Cuando los familiares despiden el féretro, éste pasa detrás de unas cortinas verdes arrastrado por un operario que lo mueve ayudado por unas andas con ruedas. Ahí los ataúdes aguardan turno como si fueran aviones esperando entrar en pista para despegue. De los tres hornos hay uno en reparación, le están cambiando los ladrillos refractarios. Por un cuarto en el que trabajan en las inscripciones de las urnas se llega a la sala de máquinas. Allí se nota el calor de los hornos a plena potencia, en el indicador aparecen 864 grados y me tengo que apartar porque el fuego es intenso. «Algunos dicen que les damos las cenizas de otro muerto pero es imposible, hasta que no se completa la cremación y se limpia el horno no puede entrar otro ataúd». Arden con la caja, arden con la ropa y con el crucifijo que va en la tapa. En otro cuarto más al fondo descubro una máquina terrorífica. Se llama «el cremulador».
Abren la puerta para que la vea y escucho un sonido de lavadora centrifugando piedras. Se trata de golpes secos y continuos, nadie me lo dice, pero entiendo que ahí van a parar los restos que no se calcinan fácilmente, supongo que los puentes de la boca, las prótesis metálicas y también los huesos más duros. Cuando todo está liquidado, alrededor de cuatro horas más tarde, le harán entrega a la familia de la urna con los restos. El batir del «cremulador» es terrible.
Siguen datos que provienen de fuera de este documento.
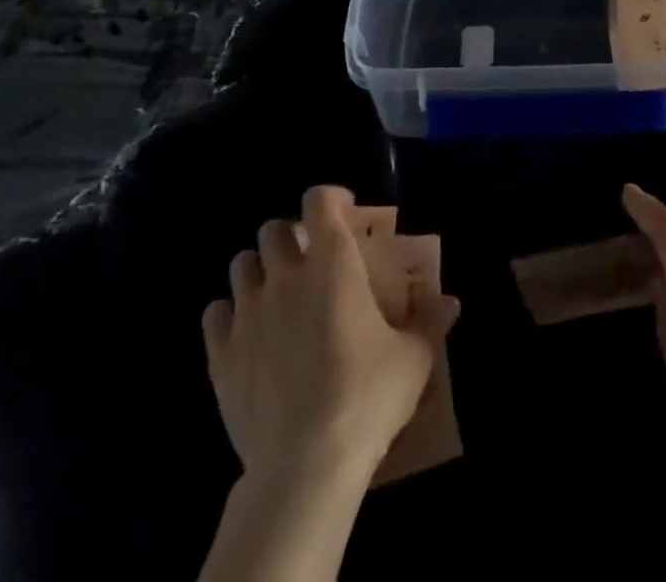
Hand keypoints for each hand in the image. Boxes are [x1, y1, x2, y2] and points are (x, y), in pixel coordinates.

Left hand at [204, 186, 459, 482]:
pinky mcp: (220, 355)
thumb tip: (451, 303)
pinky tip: (247, 332)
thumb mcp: (414, 358)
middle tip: (310, 260)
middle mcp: (285, 275)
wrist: (305, 465)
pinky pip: (215, 313)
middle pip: (273, 229)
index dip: (330, 199)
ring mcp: (248, 314)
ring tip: (277, 293)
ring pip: (241, 264)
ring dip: (259, 269)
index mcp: (332, 262)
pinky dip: (229, 313)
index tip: (344, 212)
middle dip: (291, 235)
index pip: (319, 201)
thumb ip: (430, 322)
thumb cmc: (367, 396)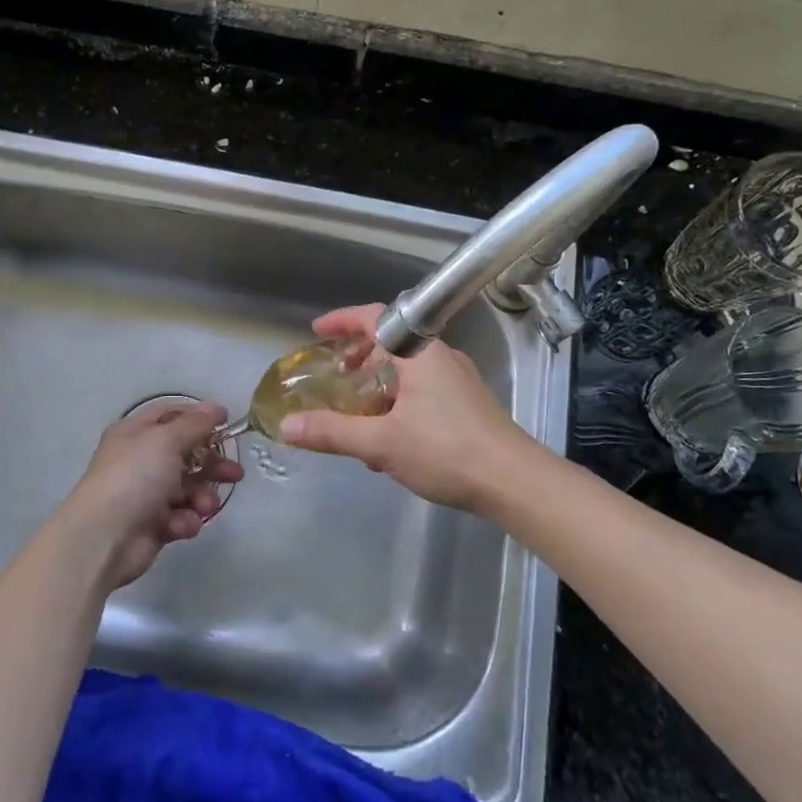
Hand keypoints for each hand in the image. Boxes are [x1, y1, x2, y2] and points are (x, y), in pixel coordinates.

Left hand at [50, 402, 244, 591]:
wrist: (104, 537)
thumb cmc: (135, 477)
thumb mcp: (166, 440)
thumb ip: (195, 424)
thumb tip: (215, 408)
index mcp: (136, 434)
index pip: (171, 415)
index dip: (199, 416)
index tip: (227, 421)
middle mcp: (140, 460)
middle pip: (185, 455)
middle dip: (212, 464)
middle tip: (236, 473)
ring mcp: (145, 494)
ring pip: (187, 489)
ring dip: (202, 496)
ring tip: (205, 505)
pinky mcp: (152, 525)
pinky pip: (180, 517)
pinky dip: (185, 520)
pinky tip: (182, 525)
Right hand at [278, 304, 541, 512]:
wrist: (514, 482)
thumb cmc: (446, 451)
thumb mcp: (381, 443)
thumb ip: (333, 431)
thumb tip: (287, 425)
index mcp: (420, 353)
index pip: (376, 318)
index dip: (343, 321)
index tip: (317, 331)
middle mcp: (440, 358)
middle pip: (390, 346)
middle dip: (357, 361)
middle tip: (333, 379)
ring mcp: (457, 382)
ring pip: (406, 373)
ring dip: (377, 388)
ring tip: (354, 417)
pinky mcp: (467, 406)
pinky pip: (421, 392)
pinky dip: (396, 404)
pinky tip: (387, 441)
De diez y media a once y media de la mañana la actividad de los sepultureros se detiene. Es el momento del bocadillo, regresan a la base donde improvisan manteles con hojas de periódico, sobre las noticias hay un hombre que corta el salchichón con su navaja, lo hace con detenimiento, a capas iguales y luego las pone alineadas en el pan abierto, para mí ese pan es otro ataúd que recoge el cadáver de un salchichón. Por lógica una actividad de gran esfuerzo físico exige comer bien, y luego una partida de cartas, habitualmente se juega al julepe junto a las taquillas con fotos de la familia y con muchos pósters del Real Madrid. Las manos del sepulturero son grandes y sinceras, cuando te aprietan la tuya te das cuenta de que son tipos fuertes. Tan grandes como desconocidos, «no creo que nuestro oficio esté en extinción, siempre alguien tendrá que hacerlo aunque nos consta que en los pueblos hacen nuestra función los albañiles».
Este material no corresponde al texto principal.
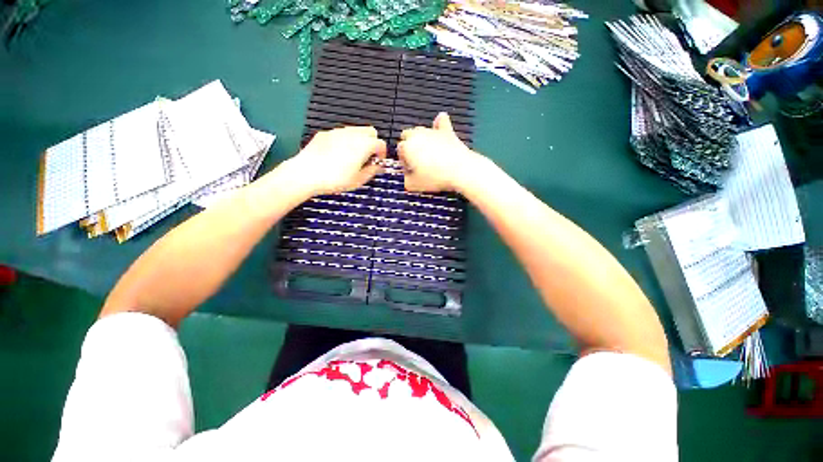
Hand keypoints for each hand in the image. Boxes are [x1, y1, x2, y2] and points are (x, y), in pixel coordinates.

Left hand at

La Tierra siempre está en continuo movimiento, nunca para quieta, esa es la idea que me repite en la cabeza. No tanto porque gire alrededor del Sol sino porque hace falta espacio para nuevos enterramientos. Las flores se secan y la vida pasa, ellos también necesitarán un día que alguien les haga un hueco. Pero por el momento su función es hacérselo a los demás, «es duro, sí, pero para nosotros como otro trabajo cualquiera». Nadie les dará una medalla pero se la merecen por trabajar por la ciudad de los muertos, en ese Ganges de cemento al que no quiere ir nadie. Una condecoración que se la podrían poner en el bolsillo sin que mirara el encargado, igual que hacen algunos con las propinas que se dan por realizar un trabajo que los españoles no quieren hacer y que no tiene precio.